Some of the other ideas about Halley's Comet publicized in 1910 were fully as odd as the Koreshans' talk of "the breaking in of zones of cruosic energy generated at the colure". Jean B.Marchand refused to accept that the comet which appeared that spring was Halley's Comet -- the real one, he maintained, would not arrive until September. Edwin F.Nulty argued that comets' tails consisted of sunlight focused and concentrated by the head, which acted as a lens and that consequently, a path of fiery destruction would be traced across Earth wherever the focal point went as the comet passed between Earth and Sun.

The comet provided a final impetus for some people to go mad and for others to commit suicide. A sheep rancher in California tried to crucify himself and was badly injured. A Hungarian landowner named Adam Toma did commit suicide, saying he preferred death by his own hand "to being kiled by a star." But the story that a cult in Oklahoma was stopped just short of sacrificing a virgin to the comet was apparently made up and appeared only in some Eastern U.S. newspapers.

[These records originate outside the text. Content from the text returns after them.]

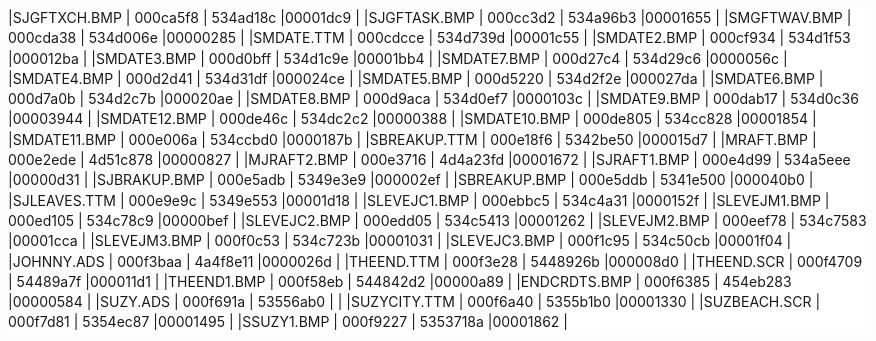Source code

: |SJGFTXCH.BMP  |	000ca5f8   |	534ad18c    |00001dc9  |
|SJGFTASK.BMP  |	000cc3d2   |	534a96b3    |00001655  |
|SMGFTWAV.BMP  |	000cda38   |	534d006e    |00000285  |
|SMDATE.TTM    |	000cdcce   |	534d739d    |00001c55  |
|SMDATE2.BMP   |	000cf934   |	534d1f53    |000012ba  |
|SMDATE3.BMP   |	000d0bff   |	534d1c9e    |00001bb4  |
|SMDATE7.BMP   |	000d27c4   |	534d29c6    |0000056c  |
|SMDATE4.BMP   |	000d2d41   |	534d31df    |000024ce  |
|SMDATE5.BMP   |	000d5220   |	534d2f2e    |000027da  |
|SMDATE6.BMP   |	000d7a0b   |	534d2c7b    |000020ae  |
|SMDATE8.BMP   |	000d9aca   |	534d0ef7    |0000103c  |
|SMDATE9.BMP   |	000dab17   |	534d0c36    |00003944  |
|SMDATE12.BMP  |	000de46c   |	534dc2c2    |00000388  |
|SMDATE10.BMP  |	000de805   |	534cc828    |00001854  |
|SMDATE11.BMP  |	000e006a   |	534ccbd0    |0000187b  |
|SBREAKUP.TTM  |	000e18f6   |	5342be50    |000015d7  |
|MRAFT.BMP     |	000e2ede   |	4d51c878    |00000827  |
|MJRAFT2.BMP   |	000e3716   |	4d4a23fd    |00001672  |
|SJRAFT1.BMP   |	000e4d99   |	534a5eee    |00000d31  |
|SJBRAKUP.BMP  |	000e5adb   |	5349e3e9    |000002ef  |
|SBREAKUP.BMP  |	000e5ddb   |	5341e500    |000040b0  |
|SJLEAVES.TTM  |	000e9e9c   |	5349e553    |00001d18  |
|SLEVEJC1.BMP  |	000ebbc5   |	534c4a31    |0000152f  |
|SLEVEJM1.BMP  |	000ed105   |	534c78c9    |00000bef  |
|SLEVEJC2.BMP  |	000edd05   |	534c5413    |00001262  |
|SLEVEJM2.BMP  |	000eef78   |	534c7583    |00001cca  |
|SLEVEJM3.BMP  |	000f0c53   |	534c723b    |00001031  |
|SLEVEJC3.BMP  |	000f1c95   |	534c50cb    |00001f04  |
|JOHNNY.ADS    |	000f3baa   |	4a4f8e11    |0000026d  |
|THEEND.TTM    |	000f3e28   |	5448926b    |000008d0  |
|THEEND.SCR    |	000f4709   |	54489a7f    |000011d1  |
|THEEND1.BMP   |	000f58eb   |	544842d2    |00000a89  |
|ENDCRDTS.BMP  |	000f6385   |	454eb283    |00000584  |
|SUZY.ADS      |	000f691a   |	53556ab0    |          |
|SUZYCITY.TTM  |	000f6a40   |	5355b1b0    |00001330  |
|SUZBEACH.SCR  |	000f7d81   |	5354ec87    |00001495  |
|SSUZY1.BMP    |	000f9227   |	5353718a    |00001862  |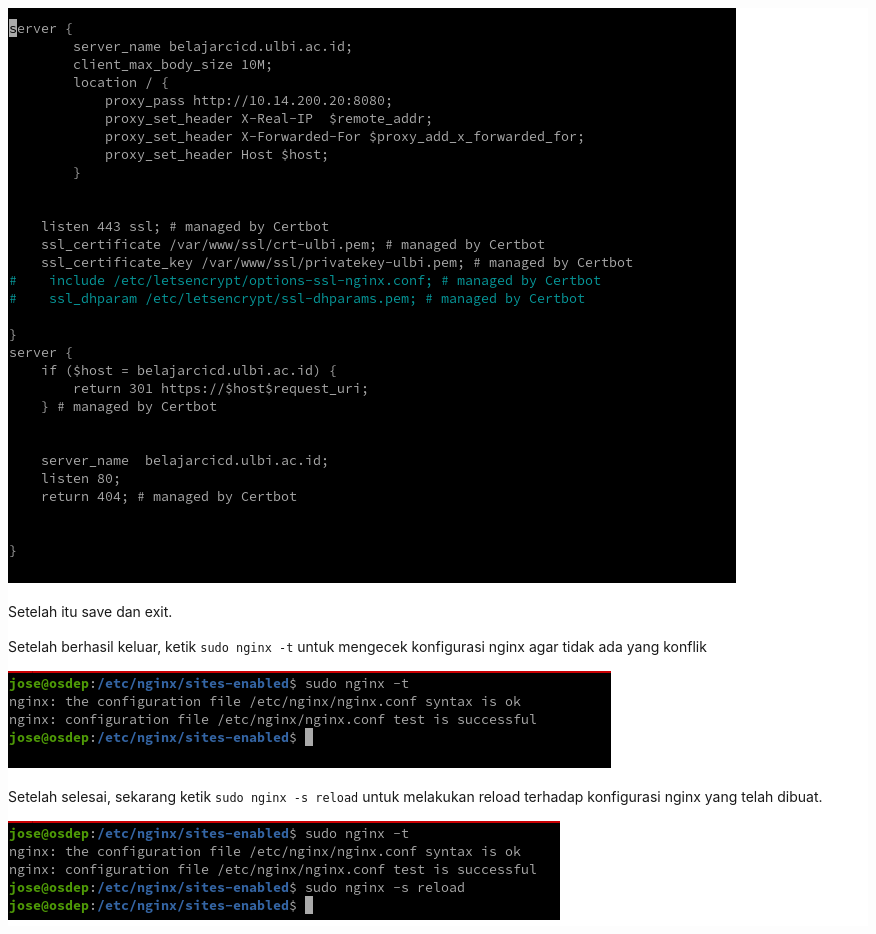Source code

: ![Belajarcicd NGINX](image-80.png)

Setelah itu save dan exit.

Setelah berhasil keluar, ketik `sudo nginx -t` untuk mengecek konfigurasi nginx agar tidak ada yang konflik

![Config](image-81.png)

Setelah selesai, sekarang ketik `sudo nginx -s reload` untuk melakukan reload terhadap konfigurasi nginx yang telah dibuat.

![Reload NGINX](image-82.png)
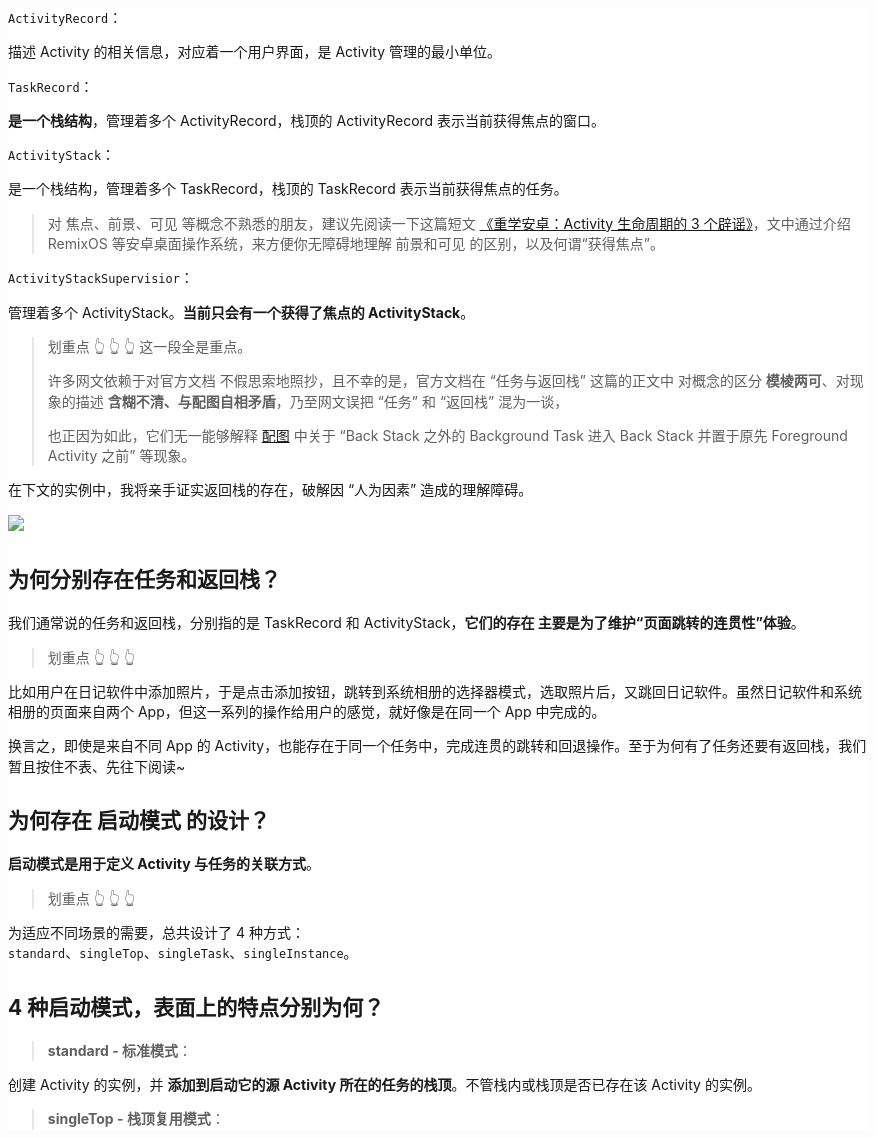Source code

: `ActivityRecord`：

描述 Activity 的相关信息，对应着一个用户界面，是 Activity 管理的最小单位。

`TaskRecord`：

**是一个栈结构**，管理着多个 ActivityRecord，栈顶的 ActivityRecord 表示当前获得焦点的窗口。

`ActivityStack`：

是一个栈结构，管理着多个 TaskRecord，栈顶的 TaskRecord 表示当前获得焦点的任务。

> 对 焦点、前景、可见 等概念不熟悉的朋友，建议先阅读一下这篇短文 [《重学安卓：Activity 生命周期的 3 个辟谣》](https://xiaozhuanlan.com/topic/0213584967)，文中通过介绍 RemixOS 等安卓桌面操作系统，来方便你无障碍地理解 前景和可见 的区别，以及何谓“获得焦点”。

`ActivityStackSupervisior`：

管理着多个 ActivityStack。**当前只会有一个获得了焦点的 ActivityStack**。

> 划重点 👆 👆 👆 这一段全是重点。
> 
> 许多网文依赖于对官方文档 不假思索地照抄，且不幸的是，官方文档在 “任务与返回栈” 这篇的正文中 对概念的区分 **模棱两可**、对现象的描述 **含糊不清、与配图自相矛盾**，乃至网文误把 “任务” 和 “返回栈” 混为一谈，
> 
> 也正因为如此，它们无一能够解释 [配图](https://images.xiaozhuanlan.com/photo/2020/d5d0ce1dd12aca211054794ea8fb71f1.jpg) 中关于 “Back Stack 之外的 Background Task 进入 Back Stack 并置于原先 Foreground Activity 之前” 等现象。

在下文的实例中，我将亲手证实返回栈的存在，破解因 “人为因素” 造成的理解障碍。

![](https://images.xiaozhuanlan.com/photo/2021/8db0309dad6390013a1f89c80bbc87d5.png)

## 为何分别存在任务和返回栈？

我们通常说的任务和返回栈，分别指的是 TaskRecord 和 ActivityStack，**它们的存在 主要是为了维护“页面跳转的连贯性”体验**。

> 划重点 👆 👆 👆

比如用户在日记软件中添加照片，于是点击添加按钮，跳转到系统相册的选择器模式，选取照片后，又跳回日记软件。虽然日记软件和系统相册的页面来自两个 App，但这一系列的操作给用户的感觉，就好像是在同一个 App 中完成的。

换言之，即使是来自不同 App 的 Activity，也能存在于同一个任务中，完成连贯的跳转和回退操作。至于为何有了任务还要有返回栈，我们暂且按住不表、先往下阅读~

## 为何存在 启动模式 的设计？

**启动模式是用于定义 Activity 与任务的关联方式**。

> 划重点 👆 👆 👆

为适应不同场景的需要，总共设计了 4 种方式：  
`standard`、`singleTop`、`singleTask`、`singleInstance`。

## 4 种启动模式，表面上的特点分别为何？

> **standard - 标准模式**：

创建 Activity 的实例，并 **添加到启动它的源 Activity 所在的任务的栈顶**。不管栈内或栈顶是否已存在该 Activity 的实例。

> **singleTop - 栈顶复用模式**：
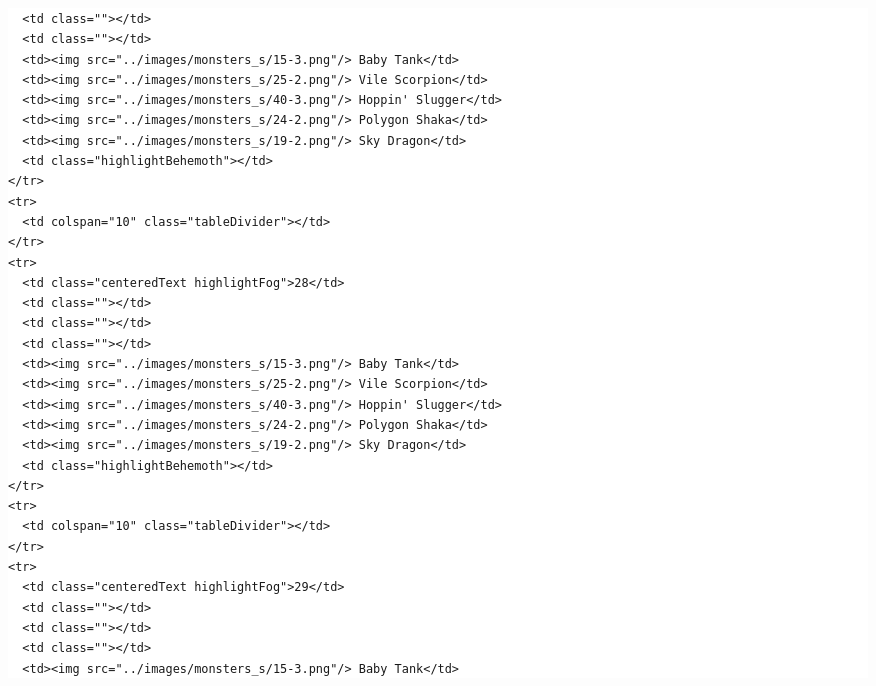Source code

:       <td class=""></td>
      <td class=""></td>
      <td><img src="../images/monsters_s/15-3.png"/> Baby Tank</td>
      <td><img src="../images/monsters_s/25-2.png"/> Vile Scorpion</td>
      <td><img src="../images/monsters_s/40-3.png"/> Hoppin' Slugger</td>
      <td><img src="../images/monsters_s/24-2.png"/> Polygon Shaka</td>
      <td><img src="../images/monsters_s/19-2.png"/> Sky Dragon</td>
      <td class="highlightBehemoth"></td>
    </tr>
    <tr>
      <td colspan="10" class="tableDivider"></td>
    </tr>
    <tr>
      <td class="centeredText highlightFog">28</td>
      <td class=""></td>
      <td class=""></td>
      <td class=""></td>
      <td><img src="../images/monsters_s/15-3.png"/> Baby Tank</td>
      <td><img src="../images/monsters_s/25-2.png"/> Vile Scorpion</td>
      <td><img src="../images/monsters_s/40-3.png"/> Hoppin' Slugger</td>
      <td><img src="../images/monsters_s/24-2.png"/> Polygon Shaka</td>
      <td><img src="../images/monsters_s/19-2.png"/> Sky Dragon</td>
      <td class="highlightBehemoth"></td>
    </tr>
    <tr>
      <td colspan="10" class="tableDivider"></td>
    </tr>
    <tr>
      <td class="centeredText highlightFog">29</td>
      <td class=""></td>
      <td class=""></td>
      <td class=""></td>
      <td><img src="../images/monsters_s/15-3.png"/> Baby Tank</td>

... One of the most famous items of 1910 Halley lore was the sale of "comet pills" guaranteed to protect people from the deadly effects of the tail's gases. Much has been said about this racket, but where was it actually practiced? Barnard in 1914 mentioned that such pills had been manufactured and sold among blacks in the south. The pills were reputed to come from Haiti. But the idea must have been picked up by other swindlers. Ruth Freitag mentions one seller of comet pills who was arrested in Texas but, because no one seemed to care about his misdeeds, was let go. In Chicago, people without comet pills or gas masks stopped up the cracks around their doors and windows with rags and newspapers while the Earth was supposed to be passing through the comet's tail.